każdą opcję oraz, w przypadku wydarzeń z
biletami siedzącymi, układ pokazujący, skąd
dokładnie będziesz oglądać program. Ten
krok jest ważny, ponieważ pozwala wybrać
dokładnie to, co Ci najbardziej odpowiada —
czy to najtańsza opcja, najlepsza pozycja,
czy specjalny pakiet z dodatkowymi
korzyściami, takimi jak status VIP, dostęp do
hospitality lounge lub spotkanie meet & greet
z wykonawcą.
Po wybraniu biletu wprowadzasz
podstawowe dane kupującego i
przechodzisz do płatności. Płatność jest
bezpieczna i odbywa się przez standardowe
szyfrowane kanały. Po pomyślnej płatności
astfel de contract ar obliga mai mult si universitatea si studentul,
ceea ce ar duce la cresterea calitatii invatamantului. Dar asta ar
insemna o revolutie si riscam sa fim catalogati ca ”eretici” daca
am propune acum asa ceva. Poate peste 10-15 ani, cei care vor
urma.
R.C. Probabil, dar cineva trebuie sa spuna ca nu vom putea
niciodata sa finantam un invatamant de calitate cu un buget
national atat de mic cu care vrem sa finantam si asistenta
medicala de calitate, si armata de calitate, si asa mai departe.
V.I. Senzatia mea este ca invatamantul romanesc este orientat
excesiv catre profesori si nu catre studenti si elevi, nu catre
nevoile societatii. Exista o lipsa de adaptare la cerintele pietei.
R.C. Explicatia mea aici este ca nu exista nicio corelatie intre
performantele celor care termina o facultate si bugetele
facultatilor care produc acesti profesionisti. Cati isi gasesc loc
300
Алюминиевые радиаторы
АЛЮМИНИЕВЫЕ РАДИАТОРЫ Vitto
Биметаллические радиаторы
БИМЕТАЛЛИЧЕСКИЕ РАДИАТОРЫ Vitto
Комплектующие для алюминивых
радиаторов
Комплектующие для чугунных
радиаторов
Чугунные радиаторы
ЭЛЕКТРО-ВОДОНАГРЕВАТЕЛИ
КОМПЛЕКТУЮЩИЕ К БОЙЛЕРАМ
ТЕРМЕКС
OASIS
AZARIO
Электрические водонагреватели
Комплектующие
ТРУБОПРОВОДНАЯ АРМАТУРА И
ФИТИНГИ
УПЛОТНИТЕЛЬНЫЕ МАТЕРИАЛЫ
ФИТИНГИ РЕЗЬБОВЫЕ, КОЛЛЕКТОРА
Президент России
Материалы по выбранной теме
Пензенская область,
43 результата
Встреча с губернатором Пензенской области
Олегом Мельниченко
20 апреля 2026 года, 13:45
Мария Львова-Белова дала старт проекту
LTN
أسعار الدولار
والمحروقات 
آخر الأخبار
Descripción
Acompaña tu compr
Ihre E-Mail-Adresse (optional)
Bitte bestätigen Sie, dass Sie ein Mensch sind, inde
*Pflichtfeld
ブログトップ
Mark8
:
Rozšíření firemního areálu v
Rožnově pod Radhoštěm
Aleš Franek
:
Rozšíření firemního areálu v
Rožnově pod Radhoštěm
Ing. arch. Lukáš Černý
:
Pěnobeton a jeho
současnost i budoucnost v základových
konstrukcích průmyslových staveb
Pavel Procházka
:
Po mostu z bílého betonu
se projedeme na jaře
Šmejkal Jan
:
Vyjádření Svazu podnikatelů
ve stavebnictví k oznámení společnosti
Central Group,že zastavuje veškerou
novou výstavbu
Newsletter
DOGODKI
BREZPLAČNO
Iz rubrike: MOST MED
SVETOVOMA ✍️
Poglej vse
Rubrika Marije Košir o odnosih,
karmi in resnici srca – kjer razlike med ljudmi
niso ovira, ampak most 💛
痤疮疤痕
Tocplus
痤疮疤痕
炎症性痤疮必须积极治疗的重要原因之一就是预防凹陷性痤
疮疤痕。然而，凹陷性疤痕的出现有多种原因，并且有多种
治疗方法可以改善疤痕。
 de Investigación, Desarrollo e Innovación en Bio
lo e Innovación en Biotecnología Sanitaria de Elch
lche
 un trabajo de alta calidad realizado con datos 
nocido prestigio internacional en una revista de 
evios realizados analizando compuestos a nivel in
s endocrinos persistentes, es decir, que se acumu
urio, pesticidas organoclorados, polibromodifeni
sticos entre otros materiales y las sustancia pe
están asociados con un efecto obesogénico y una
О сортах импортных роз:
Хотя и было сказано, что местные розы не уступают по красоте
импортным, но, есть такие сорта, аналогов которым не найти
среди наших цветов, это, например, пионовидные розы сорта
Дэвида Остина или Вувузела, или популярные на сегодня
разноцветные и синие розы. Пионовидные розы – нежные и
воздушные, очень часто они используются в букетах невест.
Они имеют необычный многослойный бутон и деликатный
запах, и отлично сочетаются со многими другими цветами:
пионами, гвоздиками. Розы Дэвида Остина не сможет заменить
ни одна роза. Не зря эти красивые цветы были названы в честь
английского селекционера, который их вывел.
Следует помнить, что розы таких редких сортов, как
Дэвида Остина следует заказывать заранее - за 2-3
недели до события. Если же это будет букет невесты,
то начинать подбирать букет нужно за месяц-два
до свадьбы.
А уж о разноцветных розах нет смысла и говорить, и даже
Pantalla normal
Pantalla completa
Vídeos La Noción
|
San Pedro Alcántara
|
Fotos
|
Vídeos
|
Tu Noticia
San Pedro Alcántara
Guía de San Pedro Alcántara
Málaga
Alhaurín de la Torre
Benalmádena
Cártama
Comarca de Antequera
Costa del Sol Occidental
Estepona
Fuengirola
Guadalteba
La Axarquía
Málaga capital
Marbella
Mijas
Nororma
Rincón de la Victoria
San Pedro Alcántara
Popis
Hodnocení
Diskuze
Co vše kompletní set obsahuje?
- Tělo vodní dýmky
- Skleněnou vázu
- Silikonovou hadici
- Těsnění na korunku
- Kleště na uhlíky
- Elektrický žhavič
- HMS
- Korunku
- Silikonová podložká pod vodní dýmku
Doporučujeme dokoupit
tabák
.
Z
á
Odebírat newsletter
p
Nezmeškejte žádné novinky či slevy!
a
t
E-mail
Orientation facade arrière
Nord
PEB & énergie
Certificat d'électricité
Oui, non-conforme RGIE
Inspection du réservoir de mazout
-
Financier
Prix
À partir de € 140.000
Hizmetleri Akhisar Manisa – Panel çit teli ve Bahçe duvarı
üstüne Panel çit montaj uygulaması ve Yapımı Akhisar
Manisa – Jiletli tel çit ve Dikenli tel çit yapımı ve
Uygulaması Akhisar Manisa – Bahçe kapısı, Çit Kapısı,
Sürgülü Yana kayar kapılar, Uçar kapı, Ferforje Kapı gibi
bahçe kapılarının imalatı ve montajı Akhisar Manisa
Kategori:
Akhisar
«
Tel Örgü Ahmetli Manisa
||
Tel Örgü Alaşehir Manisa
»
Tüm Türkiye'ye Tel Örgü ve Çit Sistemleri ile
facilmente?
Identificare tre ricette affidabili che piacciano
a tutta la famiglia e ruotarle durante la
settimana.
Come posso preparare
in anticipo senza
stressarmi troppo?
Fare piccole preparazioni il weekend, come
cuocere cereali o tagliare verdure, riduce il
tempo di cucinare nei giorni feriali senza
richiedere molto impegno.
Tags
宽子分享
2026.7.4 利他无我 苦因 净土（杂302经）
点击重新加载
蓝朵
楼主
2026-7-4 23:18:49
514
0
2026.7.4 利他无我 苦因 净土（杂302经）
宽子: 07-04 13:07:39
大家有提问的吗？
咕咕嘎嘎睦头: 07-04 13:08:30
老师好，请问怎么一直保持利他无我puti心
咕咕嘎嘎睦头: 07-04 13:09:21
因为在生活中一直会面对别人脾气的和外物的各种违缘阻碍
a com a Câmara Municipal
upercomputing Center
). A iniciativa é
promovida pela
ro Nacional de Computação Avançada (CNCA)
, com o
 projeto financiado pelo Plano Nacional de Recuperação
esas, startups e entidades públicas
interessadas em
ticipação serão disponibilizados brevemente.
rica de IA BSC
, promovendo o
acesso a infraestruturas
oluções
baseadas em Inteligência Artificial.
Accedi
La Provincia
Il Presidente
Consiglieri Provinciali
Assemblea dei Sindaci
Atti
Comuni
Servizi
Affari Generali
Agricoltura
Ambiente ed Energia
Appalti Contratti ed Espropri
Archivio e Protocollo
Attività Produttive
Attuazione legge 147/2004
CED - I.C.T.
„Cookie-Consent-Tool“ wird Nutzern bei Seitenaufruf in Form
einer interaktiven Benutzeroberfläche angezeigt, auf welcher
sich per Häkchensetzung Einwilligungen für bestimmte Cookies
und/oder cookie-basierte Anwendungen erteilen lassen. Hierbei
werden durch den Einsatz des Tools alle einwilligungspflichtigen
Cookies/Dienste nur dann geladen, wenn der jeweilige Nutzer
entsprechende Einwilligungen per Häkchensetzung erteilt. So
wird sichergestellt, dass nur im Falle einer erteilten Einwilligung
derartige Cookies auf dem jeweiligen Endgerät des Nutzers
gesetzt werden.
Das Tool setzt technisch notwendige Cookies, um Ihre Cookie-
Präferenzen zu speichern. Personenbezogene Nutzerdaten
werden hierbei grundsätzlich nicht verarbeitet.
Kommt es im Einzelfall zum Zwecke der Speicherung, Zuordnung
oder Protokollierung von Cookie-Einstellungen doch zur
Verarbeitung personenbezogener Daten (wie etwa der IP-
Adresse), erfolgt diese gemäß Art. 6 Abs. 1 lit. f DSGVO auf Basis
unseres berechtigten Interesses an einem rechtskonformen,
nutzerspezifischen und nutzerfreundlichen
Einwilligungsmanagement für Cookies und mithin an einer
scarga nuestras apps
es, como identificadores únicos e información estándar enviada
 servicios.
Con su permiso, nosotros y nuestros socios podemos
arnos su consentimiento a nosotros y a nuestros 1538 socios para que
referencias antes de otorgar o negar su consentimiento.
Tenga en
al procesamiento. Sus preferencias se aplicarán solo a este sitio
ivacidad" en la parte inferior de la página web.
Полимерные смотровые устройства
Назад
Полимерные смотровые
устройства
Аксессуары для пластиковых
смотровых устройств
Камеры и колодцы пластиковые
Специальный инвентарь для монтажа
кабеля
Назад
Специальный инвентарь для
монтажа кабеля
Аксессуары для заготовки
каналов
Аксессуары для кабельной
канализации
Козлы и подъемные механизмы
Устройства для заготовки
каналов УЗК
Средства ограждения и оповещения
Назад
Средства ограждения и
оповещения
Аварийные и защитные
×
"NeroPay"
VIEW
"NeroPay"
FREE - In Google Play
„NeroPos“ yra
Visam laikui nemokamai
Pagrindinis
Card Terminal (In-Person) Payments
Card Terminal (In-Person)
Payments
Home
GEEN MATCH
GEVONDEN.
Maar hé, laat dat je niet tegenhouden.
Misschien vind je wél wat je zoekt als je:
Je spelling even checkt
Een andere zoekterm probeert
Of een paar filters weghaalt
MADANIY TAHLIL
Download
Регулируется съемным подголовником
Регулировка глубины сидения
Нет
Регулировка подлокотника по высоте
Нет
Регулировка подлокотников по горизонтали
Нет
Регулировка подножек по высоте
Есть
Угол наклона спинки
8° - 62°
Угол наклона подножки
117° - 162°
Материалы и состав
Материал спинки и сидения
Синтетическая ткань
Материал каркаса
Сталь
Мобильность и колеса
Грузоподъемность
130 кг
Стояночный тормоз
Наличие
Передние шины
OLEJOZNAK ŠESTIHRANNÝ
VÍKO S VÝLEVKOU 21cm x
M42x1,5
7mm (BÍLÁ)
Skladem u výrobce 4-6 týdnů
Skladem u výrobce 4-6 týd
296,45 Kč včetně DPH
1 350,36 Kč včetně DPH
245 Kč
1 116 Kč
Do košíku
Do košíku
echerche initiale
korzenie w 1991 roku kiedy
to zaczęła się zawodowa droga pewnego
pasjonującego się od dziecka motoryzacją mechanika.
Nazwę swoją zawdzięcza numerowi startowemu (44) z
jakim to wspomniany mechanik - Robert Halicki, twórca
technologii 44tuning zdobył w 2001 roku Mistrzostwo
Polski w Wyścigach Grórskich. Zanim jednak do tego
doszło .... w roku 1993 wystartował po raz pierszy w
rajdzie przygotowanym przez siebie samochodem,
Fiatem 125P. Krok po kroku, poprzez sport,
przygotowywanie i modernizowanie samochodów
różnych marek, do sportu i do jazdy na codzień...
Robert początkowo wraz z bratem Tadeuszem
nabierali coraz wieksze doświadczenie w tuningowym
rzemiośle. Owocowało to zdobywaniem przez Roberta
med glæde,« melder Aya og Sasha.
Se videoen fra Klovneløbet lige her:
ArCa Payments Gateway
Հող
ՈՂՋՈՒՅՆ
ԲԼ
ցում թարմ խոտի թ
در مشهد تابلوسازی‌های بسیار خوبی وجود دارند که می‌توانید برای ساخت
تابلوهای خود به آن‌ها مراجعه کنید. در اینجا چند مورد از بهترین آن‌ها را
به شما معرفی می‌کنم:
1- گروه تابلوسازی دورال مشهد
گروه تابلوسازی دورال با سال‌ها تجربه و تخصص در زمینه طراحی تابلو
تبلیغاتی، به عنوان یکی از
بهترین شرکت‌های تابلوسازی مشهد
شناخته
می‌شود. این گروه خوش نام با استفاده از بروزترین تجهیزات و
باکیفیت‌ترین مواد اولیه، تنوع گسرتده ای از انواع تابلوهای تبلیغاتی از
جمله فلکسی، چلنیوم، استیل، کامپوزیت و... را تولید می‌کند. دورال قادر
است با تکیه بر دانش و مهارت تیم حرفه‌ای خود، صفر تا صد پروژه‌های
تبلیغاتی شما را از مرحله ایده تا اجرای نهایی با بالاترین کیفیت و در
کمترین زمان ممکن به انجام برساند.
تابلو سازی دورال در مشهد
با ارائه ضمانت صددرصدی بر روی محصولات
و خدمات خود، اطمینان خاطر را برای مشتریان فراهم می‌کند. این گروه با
=-=-=
* PROMPT:
In the entries above, find each line with "calitate" and list it.

* WRITTEN RESPONSE:
niciodata sa finantam un invatamant de calitate cu un buget
medicala de calitate, si armata de calitate, si asa mai departe.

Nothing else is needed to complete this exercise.